The datasets is a tuple of instances of
Dataset
class.
This class allows to read a dataset into lists of
ChemicalSystem objects via
its __getitem__ method. You can either implement your own derived class to do
this for your custom dataset format, or you can use bulit-in
create_datasets.
from dipm.data import create_datasets, ChemicalDatasetsConfig
datasets_config = ChemicalDatasetsConfig(
train_dataset_paths = "...",
valid_dataset_paths = "...",
test_dataset_paths = "...",
)
# If data is stored locally
datasets = create_datasets(datasets_config)
If you have multiple datasets in different formats and would like to combine them,
or you want to slice a dataset without loading all of it, you can do so by instead
using the
ConcatDataset and
Subset classes.
from dipm.data import ConcatDataset, Subset
datasets = _get_list_of_individual_chemical_datasets() # placeholder
combined_dataset = ConcatDataset(datasets)
start, length = 0, 1000 # example slice
subset_dataset = Subset(combined_dataset, start, length)

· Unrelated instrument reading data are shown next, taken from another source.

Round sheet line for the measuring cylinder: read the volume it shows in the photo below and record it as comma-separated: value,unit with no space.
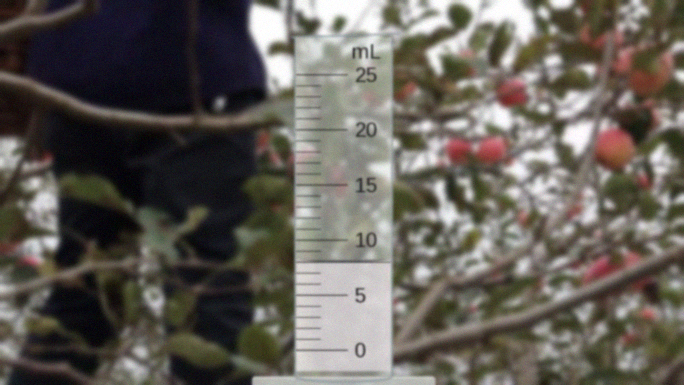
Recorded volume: 8,mL
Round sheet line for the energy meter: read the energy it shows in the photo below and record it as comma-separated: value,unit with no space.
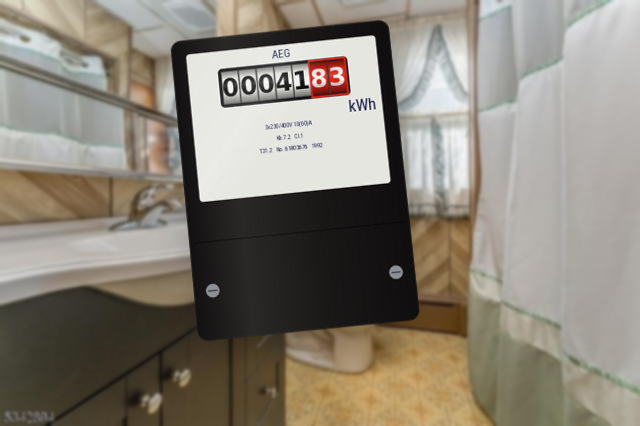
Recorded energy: 41.83,kWh
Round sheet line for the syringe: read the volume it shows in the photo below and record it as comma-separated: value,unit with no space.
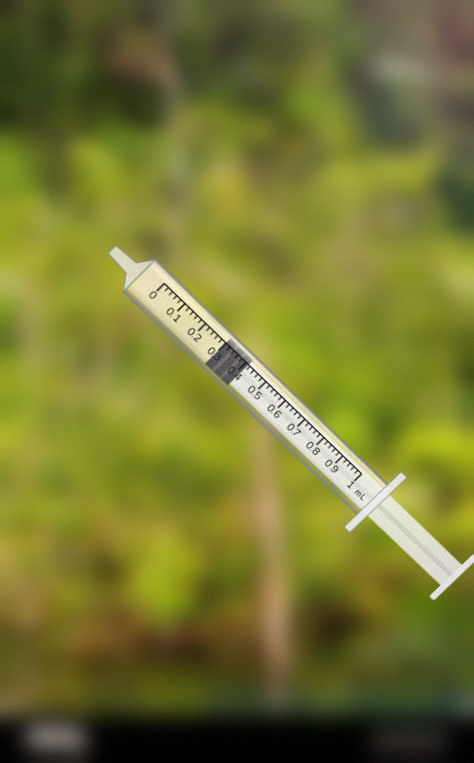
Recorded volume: 0.3,mL
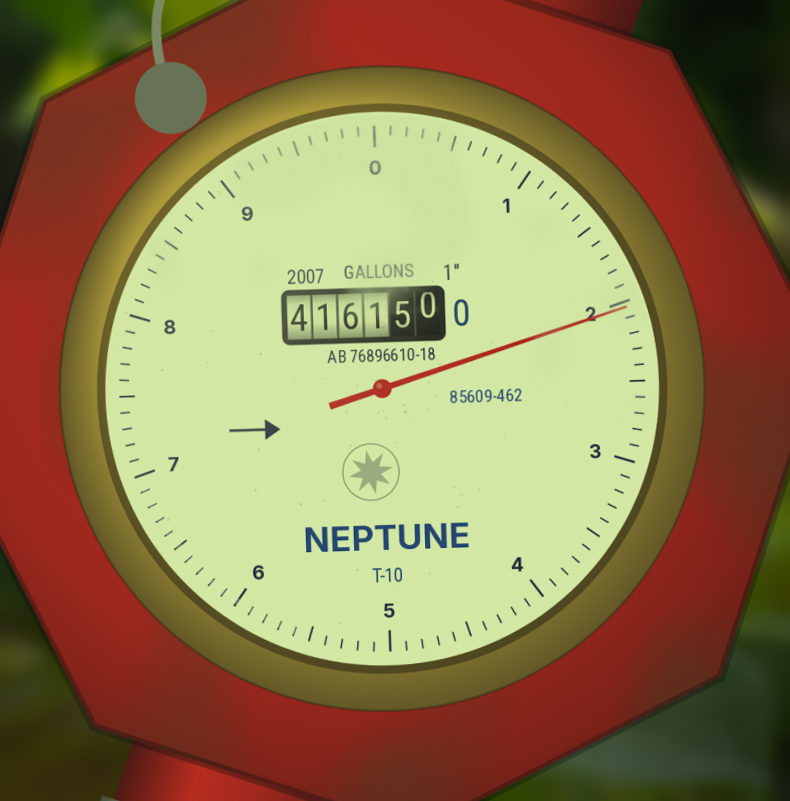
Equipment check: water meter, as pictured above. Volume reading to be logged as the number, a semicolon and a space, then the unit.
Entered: 4161502.0; gal
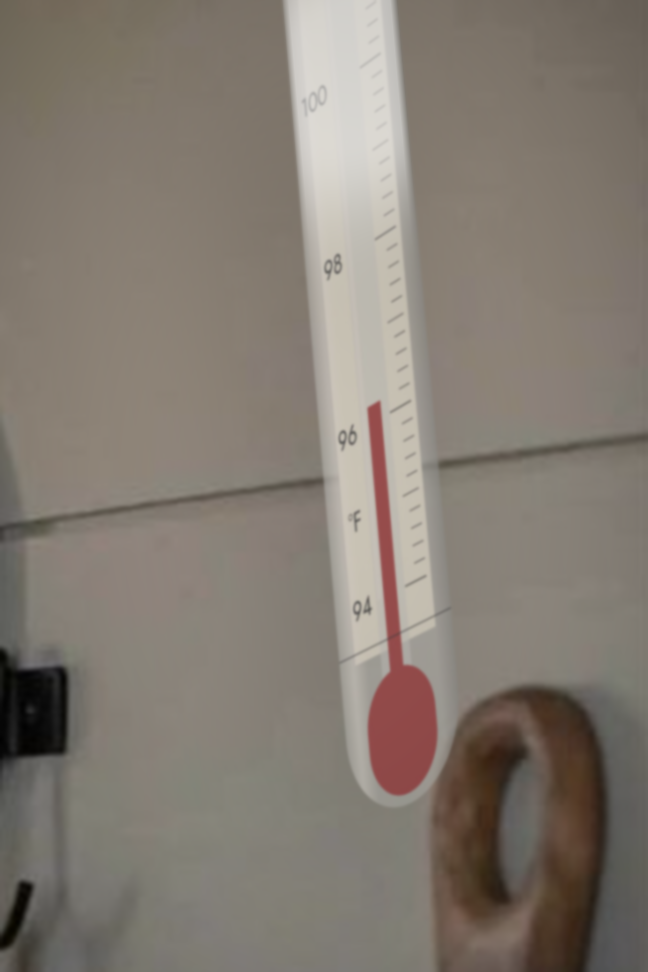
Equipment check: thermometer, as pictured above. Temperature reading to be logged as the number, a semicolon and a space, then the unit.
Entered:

This resulting dataset can then also be used as an input to the
GraphDatasetBuilder.
Built-in graph dataset: data formats¶
We only provide one built-in core dataset:
Hdf5Dataset.
To train an force model, we need a dataset of atomic systems with the following features per system with specific units:
the positions (i.e., coordinates) of the atoms in the structure in Angstrom
the element numbers of the atoms
the forces of the atoms in eV / Angstrom
the energy of the structure in eV
(optional) the stress of the structure in eV / Angstrom3
(optional) the periodic boundary conditions
For a detailed description of the data format that the
Hdf5Dataset.
requires, see here.
If you want to use different data formats or units, it is recommended to use our dataset conversion tool to convert your data into the required format. You can also implement your own derived class to read your custom dataset format.
Start preprocessing¶
Once you have the graph_dataset_builder set up, you can start the preprocessing and
fetch the resulting datasets:
graph_dataset_builder.prepare_datasets()
splits = graph_dataset_builder.get_splits()

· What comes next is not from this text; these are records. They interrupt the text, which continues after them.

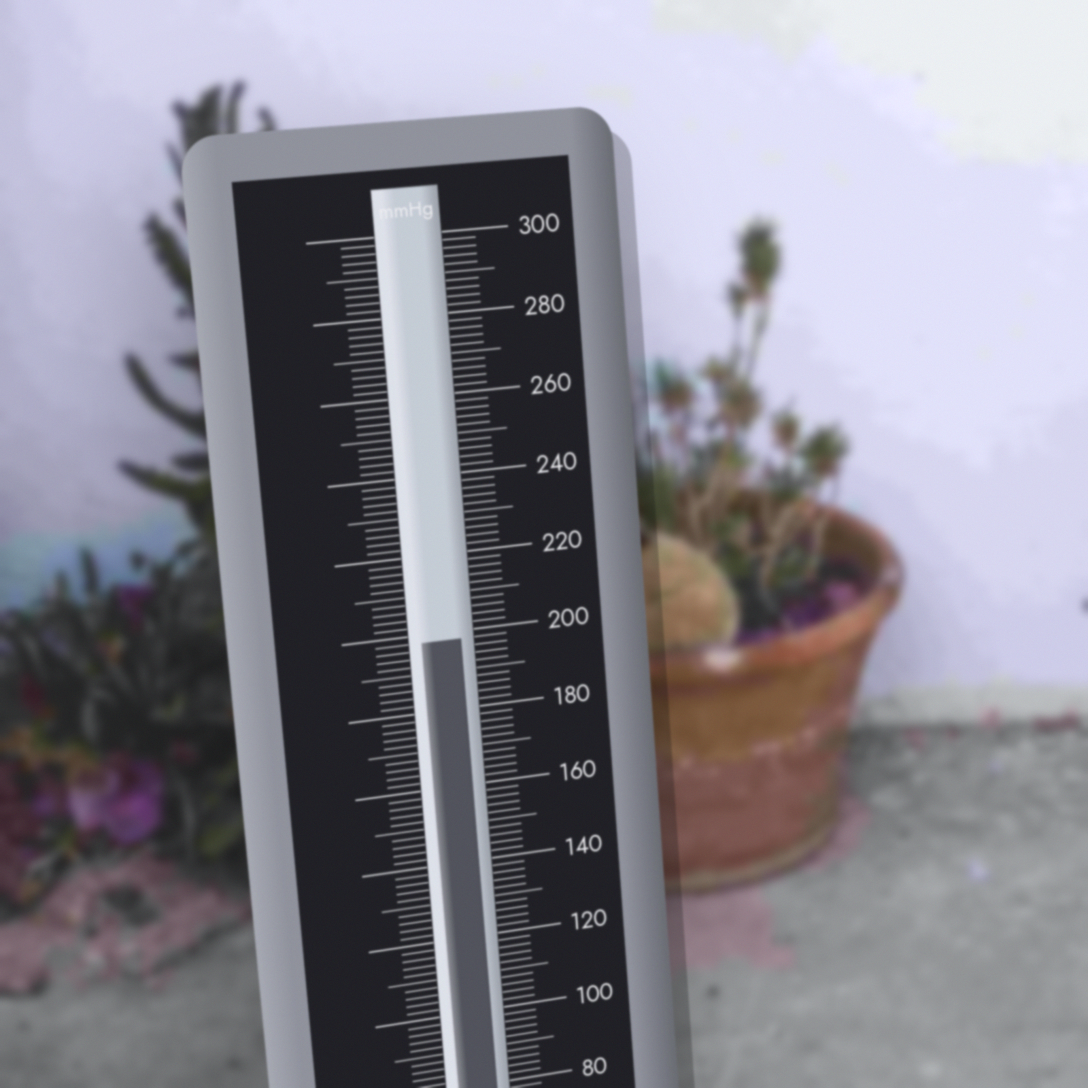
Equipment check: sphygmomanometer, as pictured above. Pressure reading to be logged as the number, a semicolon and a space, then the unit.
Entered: 198; mmHg
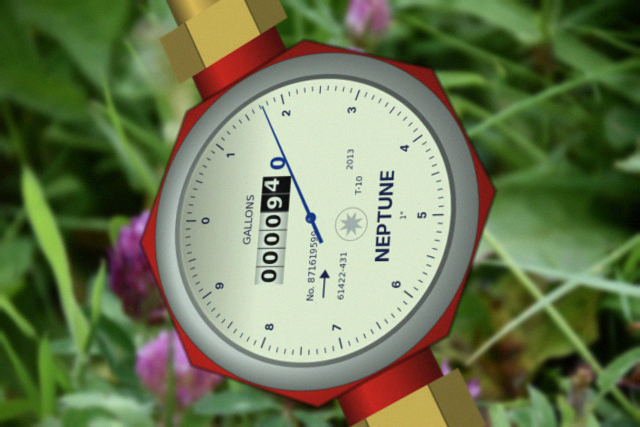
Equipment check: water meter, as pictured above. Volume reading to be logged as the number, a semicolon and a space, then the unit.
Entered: 941.7; gal
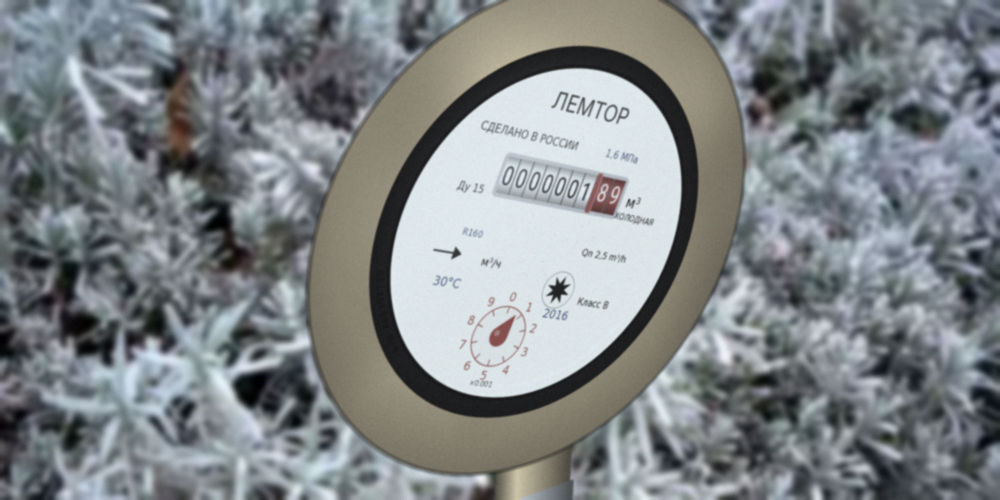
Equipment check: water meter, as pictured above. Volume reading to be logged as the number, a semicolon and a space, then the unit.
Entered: 1.890; m³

train_set, validation_set, test_set = splits
The resulting datasets are of type
GraphDataset
as mentioned above. For example, to process the batches in the training set, one
can execute:
num_graphs = len(train_set.graphs)
num_batches = len(train_set)
for batch in train_set:
_process_batch_in_some_way(batch)
Get sharded batches¶
If one wants to generate batches that are sharded across devices and prefetched, the
arguments to the get_splits() member of the
GraphDatasetBuilder
must be set to the following:
splits = graph_dataset_builder.get_datasets(
prefetch=True, devices=jax.local_devices()
)
train_set, valid_set, test_set = splits
Now, the datasets are not of type
GraphDataset anymore,
but of type
PrefetchIterator
instead which implements batch prefetching on top of the
ParallelGraphDataset
class. It can be iterated over to obtain the sharded batches in the same way, however,
note that it does not have a graphs member that can be accessed directly.
Get dataset info¶
Furthermore, the builder class also populates a dataclass of type
DatasetInfo, which contains
metadata about the dataset which are relevant to the models while training and must be
stored together with the models for these to be usable. The populated instance of this
dataclass can be accessed easily like this:
# Note: this will call prepare_datasets() and give a warning if accessed
# before prepare_datasets() is run
dataset_info = graph_dataset_builder.dataset_info